Adding user roles to my Django e-commerce site

Hey everyone! I just finished my Django e-commerce project and now I want to add different user roles like admin, staff, merchant, and customer. But I’m stuck and could use some help.

I’ve got a Customer model that looks like this:

class Customer(models.Model):
    user = models.OneToOneField(User, on_delete=models.CASCADE)
    contact = models.CharField(max_length=10)
    location = models.TextField(max_length=30)
    region = models.TextField(max_length=30)

    def __str__(self):
        return self.user.username

I tried to add a CustomUser model:

class CustomUser(AbstractUser):
    ROLE_CHOICES = (
        ('admin', 'Admin'),
        ('staff', 'Staff'),
        ('merchant', 'Merchant'),
        ('regular', 'Regular'),
    )
    role = models.CharField(max_length=8, choices=ROLE_CHOICES, default='Regular')

    def is_administrator(self):
        return self.role == 'admin'

    def is_employee(self):
        return self.role == 'staff'

    def is_seller(self):
        return self.role == 'merchant'

But now my login, logout, and registration aren’t working. Any ideas on how to fix this and get the user roles working? Thanks!

Hey RollingThunder! Your project sounds exciting! :smiley:

I’m curious, have you considered using Django’s built-in permissions system instead of creating a custom role field? It might be easier to manage and less likely to break your existing auth setup.

What if you created permission groups for each role (admin, staff, merchant, customer) and then assigned users to those groups? You could then use Django’s @permission_required decorator to control access to different views.

Something like:

from django.contrib.auth.decorators import permission_required

@permission_required('can_access_admin_panel')
def admin_view(request):
    # Your admin view logic here

What do you think about this approach? Have you tried it before?

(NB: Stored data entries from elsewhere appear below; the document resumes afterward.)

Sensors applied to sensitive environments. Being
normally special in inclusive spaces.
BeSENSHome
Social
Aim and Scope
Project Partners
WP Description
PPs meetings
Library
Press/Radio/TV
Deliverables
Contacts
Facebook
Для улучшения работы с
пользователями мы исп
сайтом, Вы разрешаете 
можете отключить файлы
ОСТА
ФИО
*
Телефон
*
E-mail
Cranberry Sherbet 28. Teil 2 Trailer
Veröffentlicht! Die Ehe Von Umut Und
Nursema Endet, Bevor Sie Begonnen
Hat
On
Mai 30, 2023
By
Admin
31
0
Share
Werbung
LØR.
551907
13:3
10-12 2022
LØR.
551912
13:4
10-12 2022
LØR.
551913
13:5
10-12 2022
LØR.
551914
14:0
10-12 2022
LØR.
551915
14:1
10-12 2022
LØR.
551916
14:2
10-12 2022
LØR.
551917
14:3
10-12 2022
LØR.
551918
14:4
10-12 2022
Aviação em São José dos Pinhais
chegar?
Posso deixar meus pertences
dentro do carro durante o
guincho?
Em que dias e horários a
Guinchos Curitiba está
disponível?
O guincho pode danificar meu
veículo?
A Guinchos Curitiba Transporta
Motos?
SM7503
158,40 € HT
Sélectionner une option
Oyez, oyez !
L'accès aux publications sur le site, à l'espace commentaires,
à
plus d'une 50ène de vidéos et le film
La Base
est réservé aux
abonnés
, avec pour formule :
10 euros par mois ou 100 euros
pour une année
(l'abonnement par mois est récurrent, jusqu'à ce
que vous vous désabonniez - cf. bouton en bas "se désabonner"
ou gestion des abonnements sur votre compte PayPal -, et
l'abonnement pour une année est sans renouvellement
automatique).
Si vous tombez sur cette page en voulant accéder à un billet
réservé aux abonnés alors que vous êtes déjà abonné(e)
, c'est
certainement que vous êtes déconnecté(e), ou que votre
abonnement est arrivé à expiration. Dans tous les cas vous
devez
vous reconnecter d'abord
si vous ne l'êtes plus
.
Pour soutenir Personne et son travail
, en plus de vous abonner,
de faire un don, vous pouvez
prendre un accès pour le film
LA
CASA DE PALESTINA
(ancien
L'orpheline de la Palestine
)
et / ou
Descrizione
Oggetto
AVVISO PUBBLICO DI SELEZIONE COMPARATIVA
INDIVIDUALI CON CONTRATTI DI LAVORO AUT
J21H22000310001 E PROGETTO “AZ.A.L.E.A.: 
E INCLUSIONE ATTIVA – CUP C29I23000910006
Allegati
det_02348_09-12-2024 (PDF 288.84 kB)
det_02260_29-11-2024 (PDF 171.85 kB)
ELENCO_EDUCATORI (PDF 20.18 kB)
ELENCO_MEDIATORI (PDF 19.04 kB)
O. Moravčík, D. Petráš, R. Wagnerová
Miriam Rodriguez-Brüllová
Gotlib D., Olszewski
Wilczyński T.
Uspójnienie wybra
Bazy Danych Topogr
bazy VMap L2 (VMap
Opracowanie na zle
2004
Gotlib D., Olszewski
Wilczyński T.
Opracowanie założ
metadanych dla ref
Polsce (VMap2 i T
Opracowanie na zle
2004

Also, I’m wondering what specific issues you’re having with login and logout after adding the CustomUser model. Are you getting any error messages? It might help to share those if you have them!

Keep us posted on how it goes! :+1:

hey RollingThunder, looks like ur progress is solid. for user roles, try using django built-in groups. it’s simpler and likely won’t mess auth. just create groups for each role and assign users. then use @user_passes_test decorator for access control. hope this helps!